### TASK PROMPT
Produce a verbatim copy of the entries listed below.

Stored data entries:
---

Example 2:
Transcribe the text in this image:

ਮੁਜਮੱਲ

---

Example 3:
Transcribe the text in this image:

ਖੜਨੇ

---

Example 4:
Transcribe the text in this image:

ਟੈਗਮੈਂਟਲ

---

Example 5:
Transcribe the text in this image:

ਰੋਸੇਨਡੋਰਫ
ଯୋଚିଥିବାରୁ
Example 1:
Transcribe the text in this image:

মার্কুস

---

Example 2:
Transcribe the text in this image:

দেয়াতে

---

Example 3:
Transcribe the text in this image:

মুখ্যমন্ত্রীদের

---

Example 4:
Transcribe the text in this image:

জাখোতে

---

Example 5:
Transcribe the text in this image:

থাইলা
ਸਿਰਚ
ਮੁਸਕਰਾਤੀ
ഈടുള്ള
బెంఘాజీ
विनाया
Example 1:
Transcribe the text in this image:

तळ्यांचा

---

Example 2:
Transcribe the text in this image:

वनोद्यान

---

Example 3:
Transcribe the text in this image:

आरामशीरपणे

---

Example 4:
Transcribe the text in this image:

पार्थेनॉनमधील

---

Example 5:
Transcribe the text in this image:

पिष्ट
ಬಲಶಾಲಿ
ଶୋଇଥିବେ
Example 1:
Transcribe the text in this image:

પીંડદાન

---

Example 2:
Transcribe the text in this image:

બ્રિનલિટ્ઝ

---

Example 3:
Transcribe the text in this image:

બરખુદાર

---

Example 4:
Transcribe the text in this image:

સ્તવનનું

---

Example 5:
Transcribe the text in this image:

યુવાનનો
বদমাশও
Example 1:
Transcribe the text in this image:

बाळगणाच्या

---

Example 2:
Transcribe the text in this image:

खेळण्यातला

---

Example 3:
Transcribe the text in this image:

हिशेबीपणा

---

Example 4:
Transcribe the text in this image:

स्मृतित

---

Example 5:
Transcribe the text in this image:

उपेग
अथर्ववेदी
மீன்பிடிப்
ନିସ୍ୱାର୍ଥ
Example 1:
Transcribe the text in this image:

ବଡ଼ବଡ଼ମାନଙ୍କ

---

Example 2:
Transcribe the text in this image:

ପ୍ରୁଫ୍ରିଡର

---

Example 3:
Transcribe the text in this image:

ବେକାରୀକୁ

### RESULT FOR THIS TASK
---

Example 2:
Transcribe the text in this image:

ਮੁਜਮੱਲ

---

Example 3:
Transcribe the text in this image:

ਖੜਨੇ

---

Example 4:
Transcribe the text in this image:

ਟੈਗਮੈਂਟਲ

---

Example 5:
Transcribe the text in this image:

ਰੋਸੇਨਡੋਰਫ
ଯୋଚିଥିବାରୁ
Example 1:
Transcribe the text in this image:

মার্কুস

---

Example 2:
Transcribe the text in this image:

দেয়াতে

---

Example 3:
Transcribe the text in this image:

মুখ্যমন্ত্রীদের

---

Example 4:
Transcribe the text in this image:

জাখোতে

---

Example 5:
Transcribe the text in this image:

থাইলা
ਸਿਰਚ
ਮੁਸਕਰਾਤੀ
ഈടുള്ള
బెంఘాజీ
विनाया
Example 1:
Transcribe the text in this image:

तळ्यांचा

---

Example 2:
Transcribe the text in this image:

वनोद्यान

---

Example 3:
Transcribe the text in this image:

आरामशीरपणे

---

Example 4:
Transcribe the text in this image:

पार्थेनॉनमधील

---

Example 5:
Transcribe the text in this image:

पिष्ट
ಬಲಶಾಲಿ
ଶୋଇଥିବେ
Example 1:
Transcribe the text in this image:

પીંડદાન

---

Example 2:
Transcribe the text in this image:

બ્રિનલિટ્ઝ

---

Example 3:
Transcribe the text in this image:

બરખુદાર

---

Example 4:
Transcribe the text in this image:

સ્તવનનું

---

Example 5:
Transcribe the text in this image:

યુવાનનો
বদমাশও
Example 1:
Transcribe the text in this image:

बाळगणाच्या

---

Example 2:
Transcribe the text in this image:

खेळण्यातला

---

Example 3:
Transcribe the text in this image:

हिशेबीपणा

---

Example 4:
Transcribe the text in this image:

स्मृतित

---

Example 5:
Transcribe the text in this image:

उपेग
अथर्ववेदी
மீன்பிடிப்
ନିସ୍ୱାର୍ଥ
Example 1:
Transcribe the text in this image:

ବଡ଼ବଡ଼ମାନଙ୍କ

---

Example 2:
Transcribe the text in this image:

ପ୍ରୁଫ୍ରିଡର

---

Example 3:
Transcribe the text in this image:

ବେକାରୀକୁ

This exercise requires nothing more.